What is Jewish style you ask? Jewish style chicken soup requires that you use a kosher chicken. There is salt involved in the process of koshering chickens, so it comes ready to boil over with flavor!
This recipe was handed down from my Grandmother to my mother, and the whole family loves it. My nieces and nephews think my mom’s is the best, but my cousins and siblings agree, Grandma Sophie’s Chicken Soup was by far the best ever made on the planet Earth!
Plus, it is cold and flu season, and chicken soup has healing properties for Winter colds!
I use a huge pot so I can freeze containers of soup for the next month. Go Big or Go Home!
Jewish Chicken Soup Directions
- Put flanken (or beef short ribs) in a pot with just enough water to cover it.
- Boil the flanken 5 minutes or so until fat/skim comes to top for you to remove all. Set aside to cool.
- Clean chicken well. All of it goes into the soup except for the liver.
- Cut carrots in 3-4″ pieces.
- Line bottom of pot with bones, then beef, then chicken, then dill, then parsley, celery, onions, potato, turnip, and carrots. Add cold water (it is a scientific fact that cold water works best, something to do with the collagen in the bones) to cover.
- Bring water to a boil and watch so you can remove top fat constantly before covering, then let simmer/slow boil for 3 hours. Add salt and pepper to taste.

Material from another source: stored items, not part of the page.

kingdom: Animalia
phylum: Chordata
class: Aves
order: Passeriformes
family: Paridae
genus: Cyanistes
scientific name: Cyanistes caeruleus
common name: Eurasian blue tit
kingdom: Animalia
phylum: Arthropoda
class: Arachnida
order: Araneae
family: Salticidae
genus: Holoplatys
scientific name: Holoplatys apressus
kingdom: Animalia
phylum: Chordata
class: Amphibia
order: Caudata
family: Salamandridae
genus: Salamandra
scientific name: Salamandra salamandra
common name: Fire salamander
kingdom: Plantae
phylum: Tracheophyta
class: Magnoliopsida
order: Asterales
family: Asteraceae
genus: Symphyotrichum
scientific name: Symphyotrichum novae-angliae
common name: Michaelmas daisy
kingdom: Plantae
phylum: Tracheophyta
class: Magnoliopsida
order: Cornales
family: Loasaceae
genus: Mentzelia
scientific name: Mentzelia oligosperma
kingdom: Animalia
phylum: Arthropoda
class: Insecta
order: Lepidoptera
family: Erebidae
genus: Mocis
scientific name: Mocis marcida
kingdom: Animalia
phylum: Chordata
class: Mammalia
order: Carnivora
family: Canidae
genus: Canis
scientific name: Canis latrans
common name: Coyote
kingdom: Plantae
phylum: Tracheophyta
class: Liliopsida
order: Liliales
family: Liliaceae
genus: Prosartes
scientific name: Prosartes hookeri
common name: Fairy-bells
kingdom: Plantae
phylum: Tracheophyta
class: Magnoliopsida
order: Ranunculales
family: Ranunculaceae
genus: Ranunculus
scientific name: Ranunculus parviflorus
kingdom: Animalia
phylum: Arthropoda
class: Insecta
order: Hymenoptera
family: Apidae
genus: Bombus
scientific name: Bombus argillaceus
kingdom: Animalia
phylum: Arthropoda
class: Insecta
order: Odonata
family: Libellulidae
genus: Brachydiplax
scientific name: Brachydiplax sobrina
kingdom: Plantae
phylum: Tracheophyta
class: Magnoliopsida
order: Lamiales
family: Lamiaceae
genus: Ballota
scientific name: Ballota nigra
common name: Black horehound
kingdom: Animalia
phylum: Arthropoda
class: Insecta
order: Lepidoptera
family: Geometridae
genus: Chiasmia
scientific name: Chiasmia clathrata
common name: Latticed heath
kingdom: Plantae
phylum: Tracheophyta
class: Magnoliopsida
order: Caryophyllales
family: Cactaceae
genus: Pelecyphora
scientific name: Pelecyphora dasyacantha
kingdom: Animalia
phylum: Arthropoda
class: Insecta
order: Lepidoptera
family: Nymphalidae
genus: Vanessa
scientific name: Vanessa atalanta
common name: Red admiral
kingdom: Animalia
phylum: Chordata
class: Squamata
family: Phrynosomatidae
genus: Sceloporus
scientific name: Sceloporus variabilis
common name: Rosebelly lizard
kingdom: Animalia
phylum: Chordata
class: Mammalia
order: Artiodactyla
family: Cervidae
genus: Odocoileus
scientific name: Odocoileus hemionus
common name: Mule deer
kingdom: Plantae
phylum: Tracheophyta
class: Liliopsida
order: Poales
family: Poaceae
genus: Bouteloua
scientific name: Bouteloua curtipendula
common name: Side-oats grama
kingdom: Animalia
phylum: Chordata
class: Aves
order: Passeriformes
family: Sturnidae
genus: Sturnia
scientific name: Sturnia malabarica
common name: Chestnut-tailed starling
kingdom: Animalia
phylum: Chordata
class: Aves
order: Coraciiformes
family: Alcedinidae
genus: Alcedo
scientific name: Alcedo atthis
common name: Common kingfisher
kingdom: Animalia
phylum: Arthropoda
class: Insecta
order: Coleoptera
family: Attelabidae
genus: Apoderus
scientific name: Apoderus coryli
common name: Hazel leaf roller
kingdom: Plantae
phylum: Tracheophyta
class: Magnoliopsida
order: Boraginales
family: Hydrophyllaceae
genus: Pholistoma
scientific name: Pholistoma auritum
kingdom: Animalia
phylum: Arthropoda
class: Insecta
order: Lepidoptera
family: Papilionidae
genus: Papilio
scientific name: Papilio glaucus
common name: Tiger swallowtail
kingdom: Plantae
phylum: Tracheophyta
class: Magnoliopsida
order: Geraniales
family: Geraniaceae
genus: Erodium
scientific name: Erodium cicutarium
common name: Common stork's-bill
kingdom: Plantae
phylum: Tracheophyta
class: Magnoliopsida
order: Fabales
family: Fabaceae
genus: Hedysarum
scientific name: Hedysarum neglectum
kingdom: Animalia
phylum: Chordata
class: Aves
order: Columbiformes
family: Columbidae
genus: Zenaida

- When soup is ready, strain ingredients keeping soup separate. Save carrots separately in container and then eat or discard what you don’t want. I eat it all!
As stated earlier, this is an old Jewish chicken soup recipe, so it calls for kosher chicken, which is salted as part of the koshering process. Regular chicken will require more salt.
This is a two day process.
Day 2 of Grandma Sophie’s Chicken Soup Recipe:
Refrigerate your soup over night, the fat will rise to the top. Remove the fat. Soup tastes better on the second day! We eat it with thin egg noodles, not rice, not dumplings and not matzoh balls!
My grandma passed away in 2001, and I will always miss her, and I will always remember her chicken soup, made with love, just as they say. My mom now makes this recipe, and all her grandchildren are building these same memories, they love this soup!
This is a wonderful family tradition with the Grandparent cooking love right into the soup! I am just sad that my son never got to meet my Grandma, she was the best. She was GiGi Sophie to the great grandkids, and yes, she always had Ricky Martin behind her!
I now make this recipe as well. My only wish is that someday I will be around to make this for my grandchildren! And, my son has already said, he wants to have the recipe passed down to him. Food is cultural, and this soup is more than a food, it is a bowl of memories.
Rabbi Elli says
FYI: Salt is used to Kasher (make Kosher) a Chicken in order to soak up the remaining blood since Jews are forbidden from consuming any blood. The process uses Kosher(ing) Salt (which has LARGE crystals so it WON’T dissolve back into the Chicken with the blood) sprinkled on the Chicken left for a short period and then completely rinsed off.
It is a complete misconception that Kosher meat/chicken has an excess of salt as NO SALT CAN REMAIN ON THE BIRD AT ALL if it is to be considered kosher!!!
Note: In the last 30+ years and certainly in ALL cases today, the Koshering of meat/chicken is done at the source long before it ever reaches your Kosher market as the Kasheing process must be done within 72 hours of Slaughter and many hold that it must be done within 24 hours.
So, while someone’s Bubbie may have told them that Kosher meat is saltier, I can set your mind at ease that it is not.
Thanks
Rabbi Elli
The Complete Method for Koshering
The meat must first be soaked for a half hour in cool (not ice) water, in a utensil designated exclusively for that purpose. After allowing for excess water to drip off the meat, the meat is thoroughly salted so that the entire surface is covered with a thin layer of salt. Only coarse salt should be used. Both sides of meat and poultry must be salted. All loose inside sections of poultry must be removed before the kashering process begins. Each part must be soaked and salted individually.
If the meat or poultry was sliced during the salting process, the newly exposed surfaces of the cut must now be soaked for a half hour and salted as well.
The salted meat is left for an hour on an inclined or perforated surface to allow the blood to flow down freely. The cavity of the poultry should be placed open, in a downward direction.
After the salting, the meat must be thoroughly soaked, and then thoroughly washed to remove all of the applied salt.
https://www.chabad.org/library/article_cdo/aid/82670/jewish/Koshering-Fowl.htm
Maria skoytellis says
Sounds delicious!!!!
Kathy Emerick says
what are chicken pullets?
Cindy S says
A young chicken, I believe before it starts laying eggs.
Jenn says
This sounds really good. I’ve never made my own chicken noodles soup.
Dwight McCoy says
looks yummy!
Jennifer Galindo says
I love new recipes and that its a Kosher meal. Thank you!